Statement I Integral curves denoted by the first order linear differential equation `(dy)/(dx)-(1)/(x)y=-x` are family of parabolas passing throught the origin.
Statement II Every differential equation geomrtrically represents a family of curve having some common property.

To solve the problem, we need to analyze the two statements provided regarding the first-order linear differential equation: 1. **Statement I**: The integral curves denoted by the first-order linear differential equation \(\frac{dy}{dx} - \frac{1}{x}y = -x\) are a family of parabolas passing through the origin. 2. **Statement II**: Every differential equation geometrically represents a family of curves having some common property. ### Step-by-Step Solution **Step 1: Identify the differential equation.** The given differential equation is: \[ \frac{dy}{dx} - \frac{1}{x}y = -x \] **Step 2: Determine if it is a linear differential equation.** This is a first-order linear differential equation of the form: \[ \frac{dy}{dx} + P(x)y = Q(x) \] where \(P(x) = -\frac{1}{x}\) and \(Q(x) = -x\). **Step 3: Find the integrating factor.** The integrating factor \(I(x)\) is given by: \[ I(x) = e^{\int P(x) \, dx} = e^{\int -\frac{1}{x} \, dx} = e^{-\ln|x|} = \frac{1}{|x|} \] For simplicity, we can use \(I(x) = \frac{1}{x}\) (assuming \(x > 0\)). **Step 4: Multiply the entire differential equation by the integrating factor.** Multiplying through by \(\frac{1}{x}\): \[ \frac{1}{x}\frac{dy}{dx} - \frac{1}{x^2}y = -1 \] **Step 5: Rewrite the left-hand side as a derivative.** The left-hand side can be rewritten as: \[ \frac{d}{dx}\left(\frac{y}{x}\right) = -1 \] **Step 6: Integrate both sides.** Integrating both sides with respect to \(x\): \[ \int \frac{d}{dx}\left(\frac{y}{x}\right) \, dx = \int -1 \, dx \] This gives: \[ \frac{y}{x} = -x + C \] where \(C\) is the constant of integration. **Step 7: Solve for \(y\).** Multiplying through by \(x\): \[ y = -x^2 + Cx \] **Step 8: Analyze the solution.** The general solution \(y = -x^2 + Cx\) represents a family of parabolas.
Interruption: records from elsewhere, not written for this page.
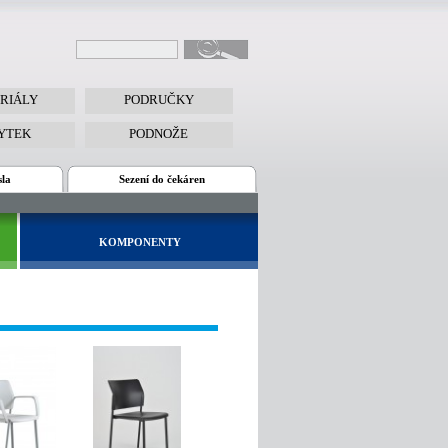
RIÁLY
PODRUČKY
YTEK
PODNOŽE
sla
Sezení do čekáren
KOMPONENTY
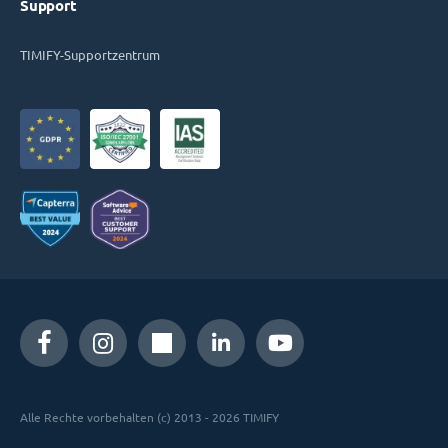
Support
TIMIFY-Supportzentrum
Alle Rechte vorbehalten (c) 2013 - 2026 TIMIFY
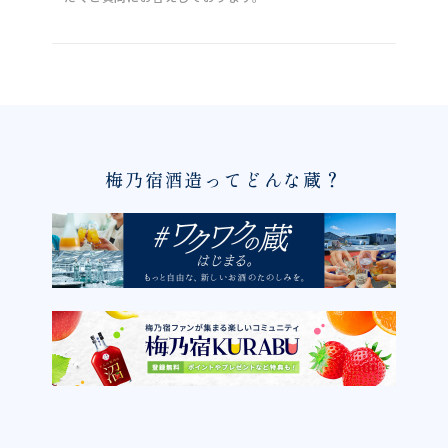
梅乃宿酒造ってどんな蔵？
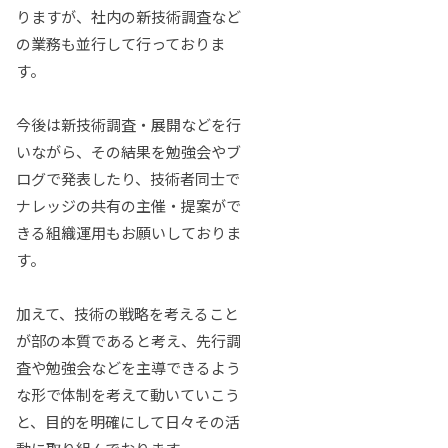
りますが、社内の新技術調査など
の業務も並行して行っておりま
す。
今後は新技術調査・展開などを行
いながら、その結果を勉強会やブ
ログで発表したり、技術者同士で
ナレッジの共有の主催・提案がで
きる組織運用もお願いしておりま
す。
加えて、技術の戦略を考えること
が部の本質であると考え、先行調
査や勉強会などを主導できるよう
な形で体制を考えて動いていこう
と、目的を明確にして日々その活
To check if they pass through the origin, substitute \(x = 0\): \[ y(0) = -0^2 + C(0) = 0 \] Thus, all curves pass through the origin. ### Conclusion - **Statement I** is true: The integral curves are indeed parabolas passing through the origin. - **Statement II** is also true: Every differential equation represents a family of curves with some common property. ### Final Answer Both statements are true, and Statement II serves as a correct explanation for Statement I.